Bank of Japan keeps interest rate unchanged
It ignores board member Mizuno’s opposition, expected to raise the key rate next month.
Governor Toshihiko Fukui and his policy board colleagues held the key overnight lending rate at 0.5% at a two-day meeting that ended on Thursday, the central bank said in Tokyo.
Policymakers are confident in their outlook for the economy, though they want to examine more data before increasing borrowing costs, Fukui said. The Bank of Japan will probably raise the key rate, the lowest among major economies, next month, according to economists and investors.
“Fukui’s commitment to raising interest rates will remain firm,” said Yasunari Ueno, chief market economist at Mizuho Securities Japan. “Any proposals for a rate hike support expectations of an August move.” The yen traded at 122.01 per dollar in the evening in Tokyo. The yield on Japan’s 10-year bond rose 2 basis points to 1.9%.
“There’s no change in our expectations that the economy will continue this lasting growth,” Fukui said at a news briefing. Second-quarter gross domestic product may be a “bit weaker than the first quarter,” though that won’t determine the outcome of the August policy meeting, he said.
By waiting one more month, the Bank of Japan’s policymakers are able to check a report on second-quarter gross domestic product to be published in mid-August, as well as monthly data on consumer prices and industrial output. Production fell for a third month in May and consumer prices excluding fresh food slipped 0.1%, a fourth monthly drop. They also avoid any charges of a rate increase distracting from an Upper House election on July 29.
“The pretext for putting off a rate hike is that the certainty about the sustainability of economic growth has not increased,” said Takehiro Sato, chief Japan economist at Morgan Stanley in Tokyo. “However, the true reason could be that the BoJ wants to avoid paying unnecessary political cost” before the election.
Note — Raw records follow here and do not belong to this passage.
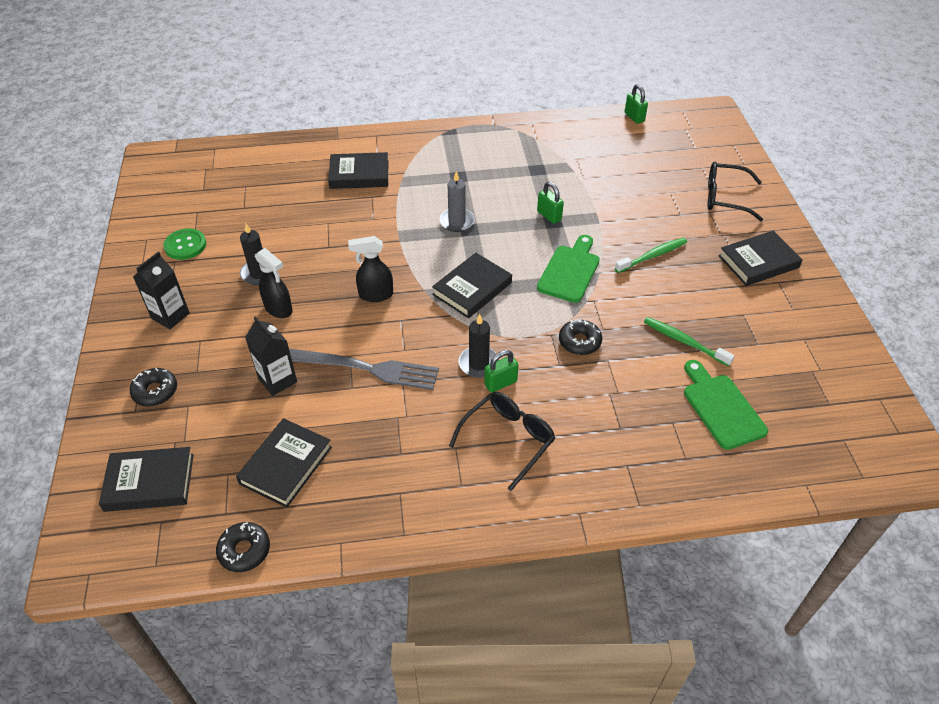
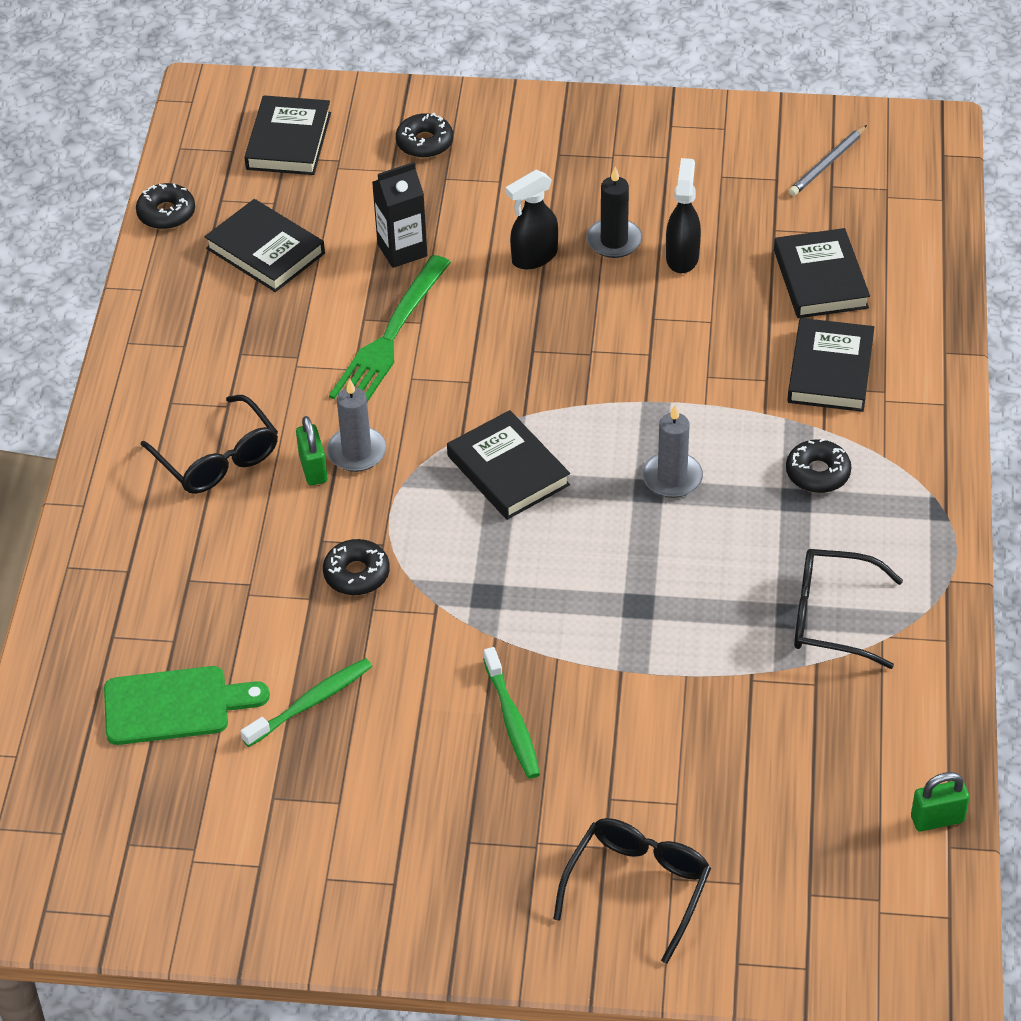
camera: 105 degrees right, 0 degrees up
(170, 316) = (555, 154): black carton -> none
(182, 193) = (827, 163): none -> grey pencil
(185, 245) = (699, 167): green button -> none
(369, 369) = (389, 339): grey fork -> green fork
(375, 295) = (530, 360): black spray bottle -> black spray bottle (682, 257)
(437, 171) = (817, 473): none -> black donut
(478, 363) = (356, 452): black candle -> grey candle
(532, 157) = (831, 617): none -> black glasses
(549, 216) = (655, 603): green padlock -> none
(570, 271) = (509, 599): green cutting board -> none
(758, 262) = (451, 872): black book -> black book (820, 279)

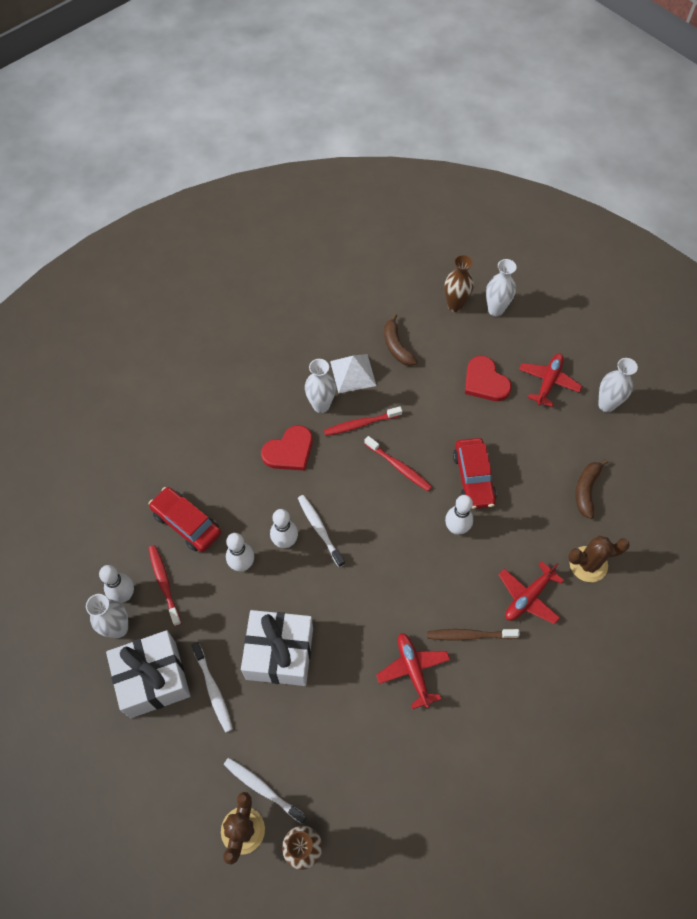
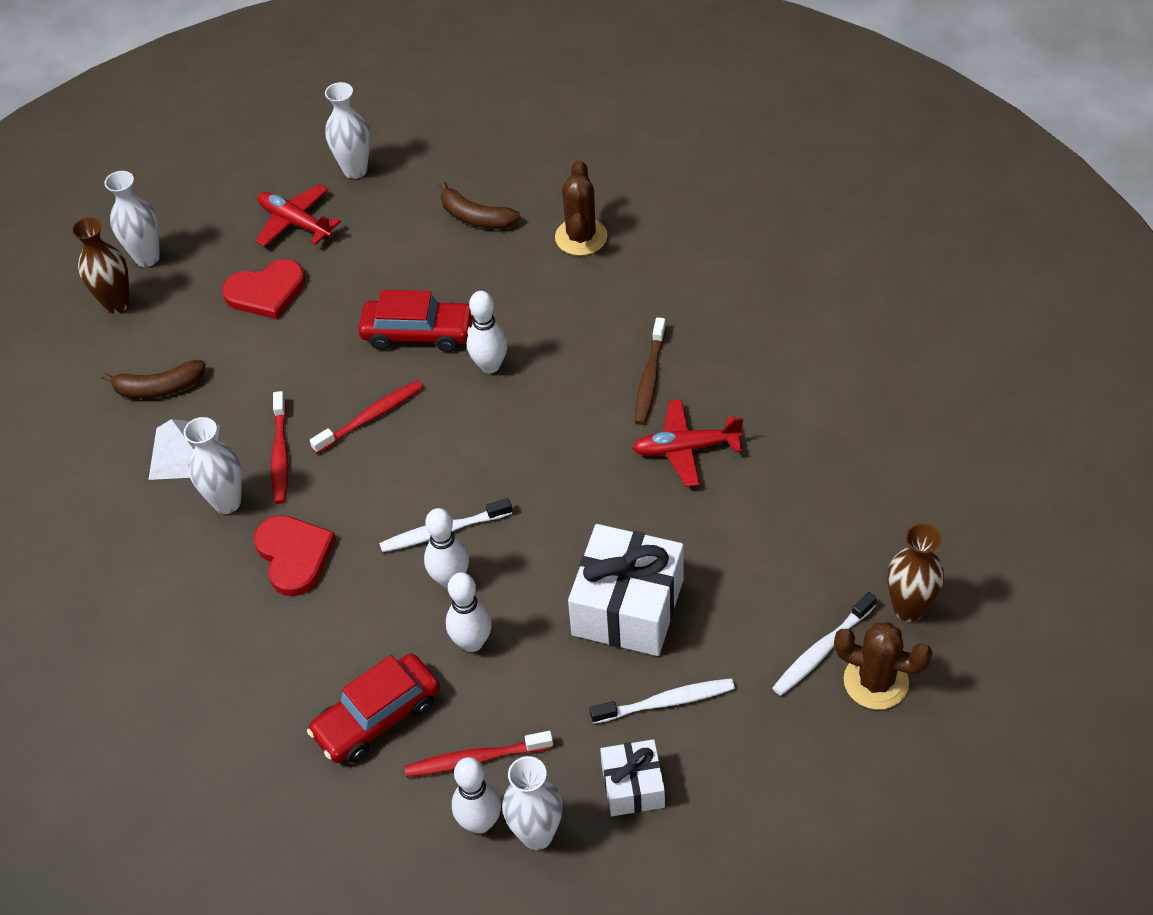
camera: 75 degrees left, 10 degrees down
(153, 679) = (633, 786): white gift -> white gift, size x0.56
(528, 597) = (611, 306): red plane -> none

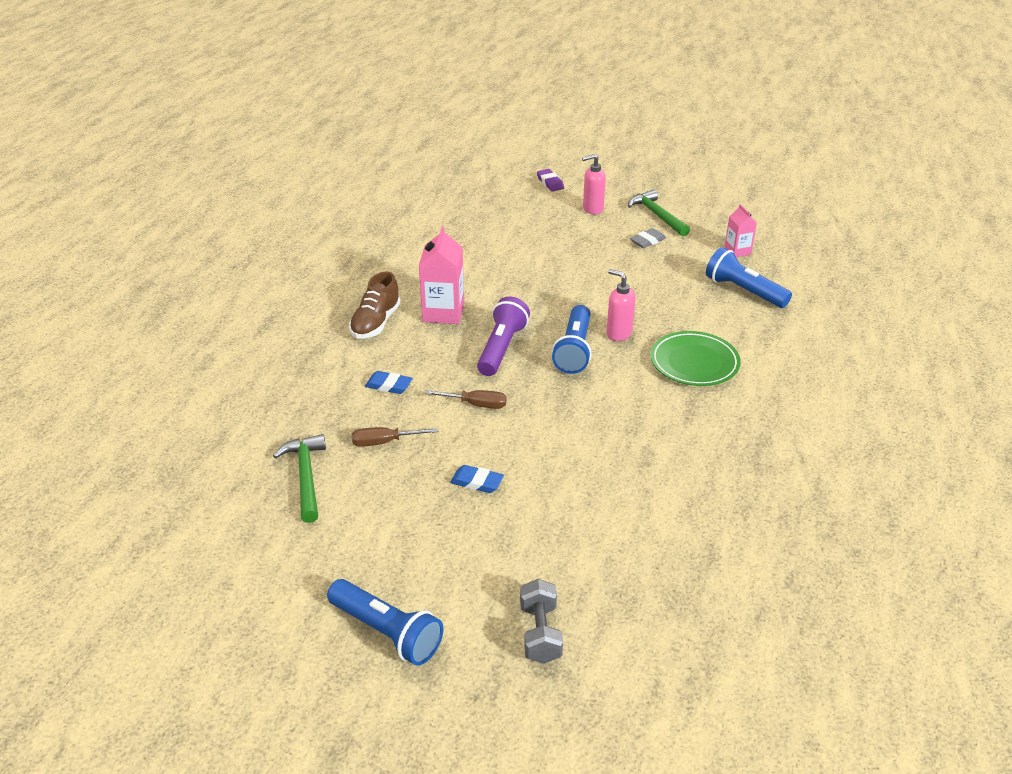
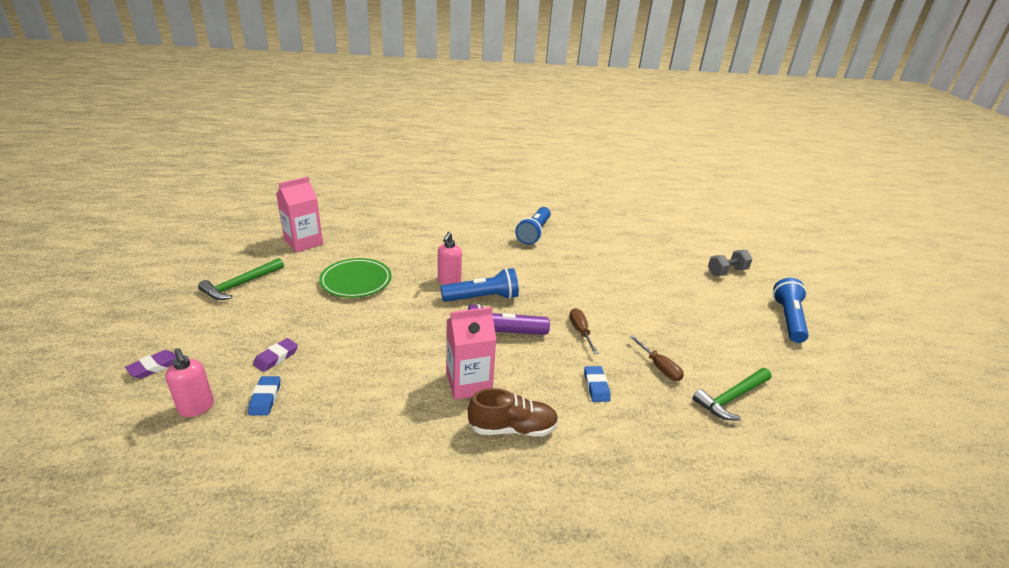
camera: 115 degrees left, 5 degrees down
(477, 482) = (653, 313): blue eraser -> blue eraser (265, 398)
(534, 228) = (276, 357): none -> purple eraser
(592, 209) = (228, 324): pink soap dispenser -> pink soap dispenser (197, 408)
(647, 241) = (294, 284): grey eraser -> none
(694, 362) = (466, 249): green plate -> green plate (356, 281)
(737, 251) = (303, 242): pink carton -> pink carton, size x1.70
(744, 291) = (365, 237): blue flashlight -> blue flashlight (534, 233)

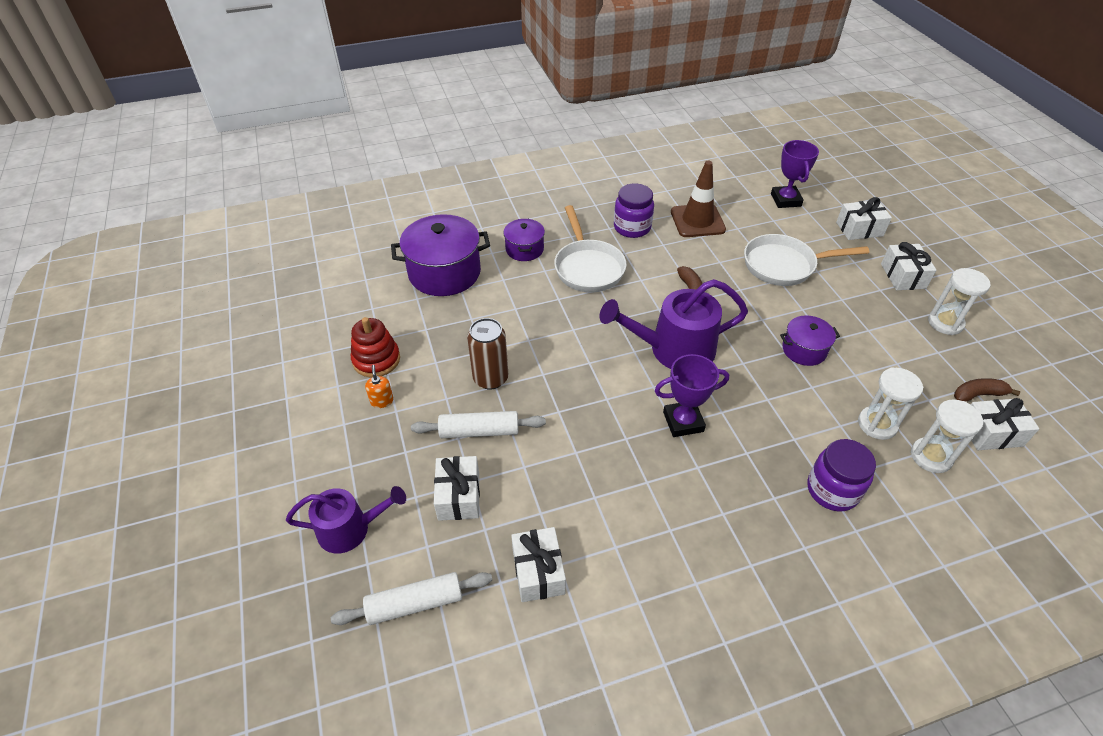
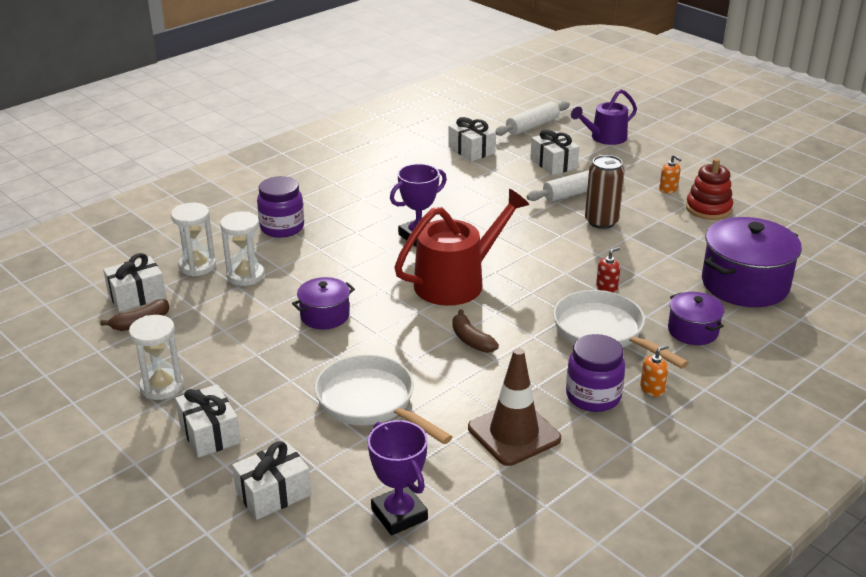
camera: 155 degrees right, 15 degrees down
(552, 303) = (607, 288): none -> red soap dispenser
(590, 221) = (652, 389): none -> orange soap dispenser
(674, 349) = (456, 282): purple watering can -> red watering can
(784, 265) = (371, 402): white pan -> white pan turned 105 degrees counterclockwise

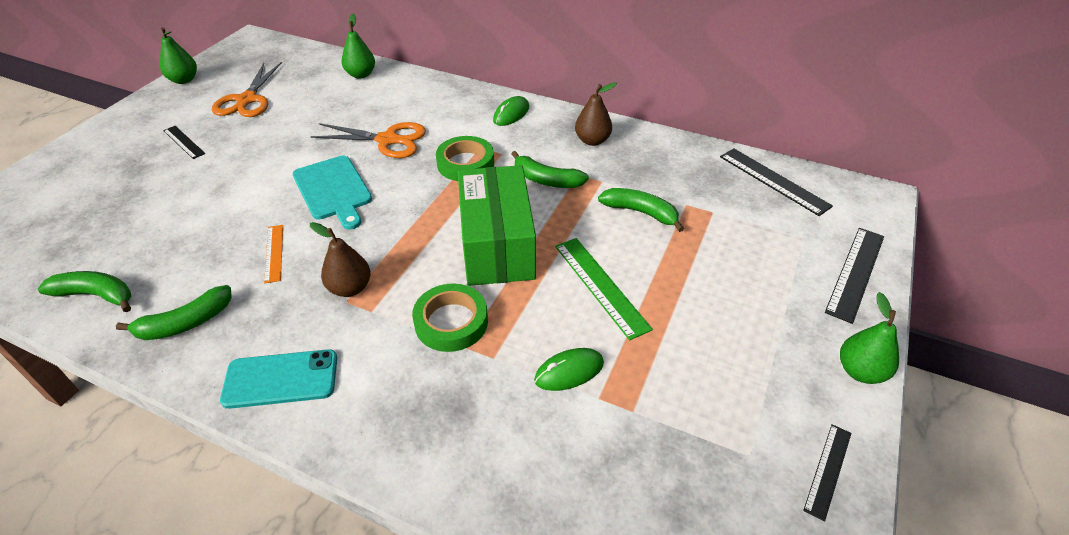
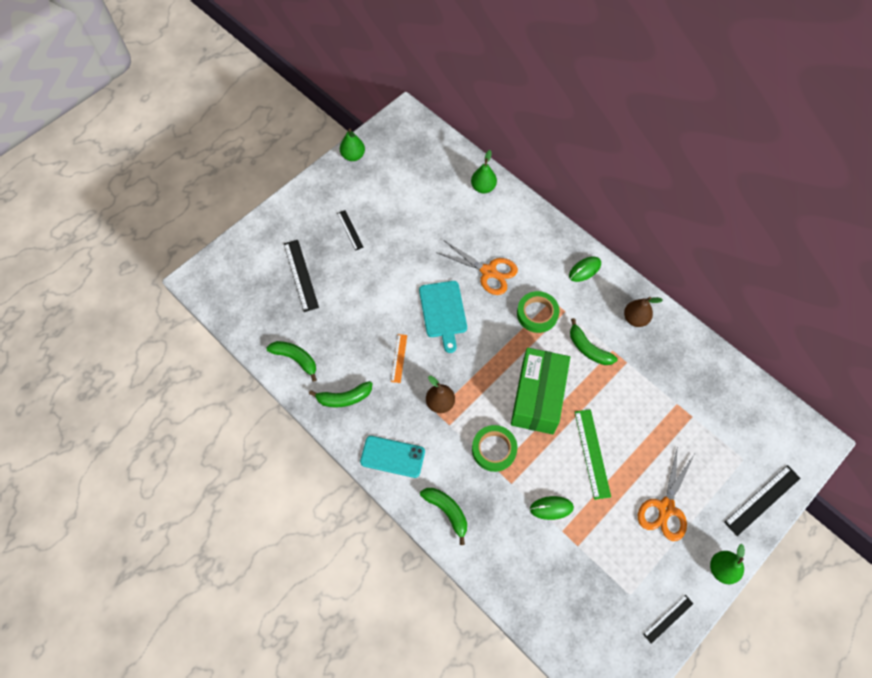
camera: 20 degrees right, 20 degrees up
(247, 100) = (396, 194): orange scissors -> orange scissors (666, 507)
(641, 212) = (642, 400): green banana -> green banana (447, 511)
(773, 181) = (750, 402): black ruler -> black ruler (301, 275)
Mizuno was one of three policymakers who unsuccessfully proposed a rate increase in January, a month before the central bank doubled the key rate to 0.5%. The absence of other dissenters on Thursday makes it difficult to conclude that an August rate increase will occur.
“The 8-1 vote gave about the weakest lead possible in terms of the timing of the next rate hike,” said Richard Jerram, chief Japan economist at Macquarie Securities in Tokyo. “A unanimous vote would have dampened expectations of an August rate hike. Conversely, two or three dissenters would have been taken as a repeat of the
January meeting.”
Policymakers said in the bank’s mid-term review of its half-yearly economic outlook that the economy and prices are largely improving in line with their April forecast.
Japan’s GDP probably slowed to an annual rate of 1% in the second quarter from 3.3% in the previous three months as exports and consumption lost momentum, according to the median estimate of economists. The government will release GDP in the week before the bank’s August 22-23 policy meeting.
Slower growth probably won’t deter the bank from raising rates because policymakers will check the trend by averaging GDP data over the most recent three quarters, said Morgan Stanley’s Sato. The economy expanded 5.4% in the final quarter of 2006.
Of 34 economists surveyed by Bloomberg News, 21 said the central bank will raise the key rate to 0.75% in August and eight said it will act in September. Three of the remaining five economists predicted October, one said November and the other said the rate will stay at 0.5% this year.
“Rate increases won’t be impeded unless the economy deteriorates or deflation returns,” said Ryutaro Kono, chief economist at BNP Paribas Securities Japan. “The Bank of Japan will probably keep raising rates every six months.”
Interest rates are rising globally. South Korea’s central bank raised its benchmark interest rate to a six-year high of 4.75 percent on Thursday on concern record lending to small companies may spur inflation. The Bank of England lifted its key rate for a fifth time since August last week.